Comment un médecin devient-il un assassin ? C’est l’interrogation de Michel Cymes. Comment cherche-t-il à le faire oublier ? C’est le sujet de l’enquête captivante menée par Nicholas Kulish et Souad Mekhennet. Les deux journalistes - il dirige le bureau berlinois du New York Times, elle est correspondante pour le Washington Post - ont suivi la trace d’Aribert Heim, de Mauthausen, où il fut surnommé "docteur La Mort", au Caire, où il mourut en 1992 converti à l’islam sous le nom de Tarek Hussein Farid.
Cette traque se présente comme un roman noir, vraiment très noir, avec son lot d’atrocités et de souffrances. On voit comment Heim non seulement est passé entre les mailles du filet comme Mengele, mais a pu exercer dans les années 1950 sa profession de gynécologue à Baden-Baden, jusqu’à ce qu’il soit rattrapé par son passé. Il choisit alors l’exil plutôt que la justice.

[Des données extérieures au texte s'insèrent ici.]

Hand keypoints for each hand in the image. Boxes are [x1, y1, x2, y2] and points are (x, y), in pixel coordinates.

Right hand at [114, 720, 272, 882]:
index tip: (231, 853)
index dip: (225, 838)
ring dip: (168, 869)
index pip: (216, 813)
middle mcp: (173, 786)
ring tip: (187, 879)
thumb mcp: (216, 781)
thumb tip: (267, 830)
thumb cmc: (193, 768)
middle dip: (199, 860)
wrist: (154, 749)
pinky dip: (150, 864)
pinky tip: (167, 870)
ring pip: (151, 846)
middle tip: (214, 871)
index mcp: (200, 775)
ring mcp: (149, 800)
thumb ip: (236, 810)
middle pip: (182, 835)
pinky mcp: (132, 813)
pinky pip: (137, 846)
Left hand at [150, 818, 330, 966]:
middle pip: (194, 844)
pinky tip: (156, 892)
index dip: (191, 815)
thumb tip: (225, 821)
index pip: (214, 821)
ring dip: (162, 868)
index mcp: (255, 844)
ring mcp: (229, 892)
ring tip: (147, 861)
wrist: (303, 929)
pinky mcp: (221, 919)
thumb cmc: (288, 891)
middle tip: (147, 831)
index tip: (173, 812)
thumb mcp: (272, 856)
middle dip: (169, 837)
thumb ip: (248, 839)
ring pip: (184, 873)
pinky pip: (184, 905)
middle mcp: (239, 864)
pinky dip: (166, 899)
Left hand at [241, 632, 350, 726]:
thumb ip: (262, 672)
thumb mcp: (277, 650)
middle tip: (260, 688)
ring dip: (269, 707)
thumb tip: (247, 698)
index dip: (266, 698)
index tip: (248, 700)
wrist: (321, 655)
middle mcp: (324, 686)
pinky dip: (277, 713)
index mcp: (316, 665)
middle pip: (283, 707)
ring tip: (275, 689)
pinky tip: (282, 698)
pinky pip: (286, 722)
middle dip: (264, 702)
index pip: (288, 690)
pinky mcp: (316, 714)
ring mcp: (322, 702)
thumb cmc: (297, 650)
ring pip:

Au cœur de ce récit, s’installe le couple étonnant formé par Simon Wiesenthal, survivant de la Shoah, et Alfred Aedtner, vétéran de la Wehrmacht devenu policier. Les deux sont unis dans la traque des nazis et ne vont pas lâcher leur proie. Mais il y a aussi la famille de Heim, le fils qui ne veut pas croire à cette monstruosité, la fille qui garde de l’affection pour ce père bourreau qu’elle n’a pas connu, ou Mahmoud Doma qui se souvient de "l’oncle Tarek" qui vivait au premier étage de l’hôtel Kasr el-Madina, au Caire.
Michel Cymes revient lui aussi sur l’histoire de ce criminel dans son Hippocrate aux enfers. Mais il n’est pas le seul, loin s’en faut, à avoir profité du nazisme pour faire des expériences inutiles dont le seul but était moins de faire avancer la science que de donner la mort, surtout aux Juifs, aux Tsiganes et à tous les déportés.
L’animateur du "Magazine de la santé" (l’émission sur France 5 et la collection chez Marabout), médecin lui-même et dont les deux grands-pères furent exterminés à Auschwitz, veut croire qu’il y avait quelques compétences parmi ces toubibs bourreaux. En aucun cas. Ils profitèrent tous d’une autorisation de tuer. Ils la prirent au mépris de l’éthique. Puis ils s’enfermèrent dans le déni, invoquant les ordres ou la terreur, en oubliant que ce sont eux qui ajoutèrent de l’enfer dans ces camps mortifères. L. L.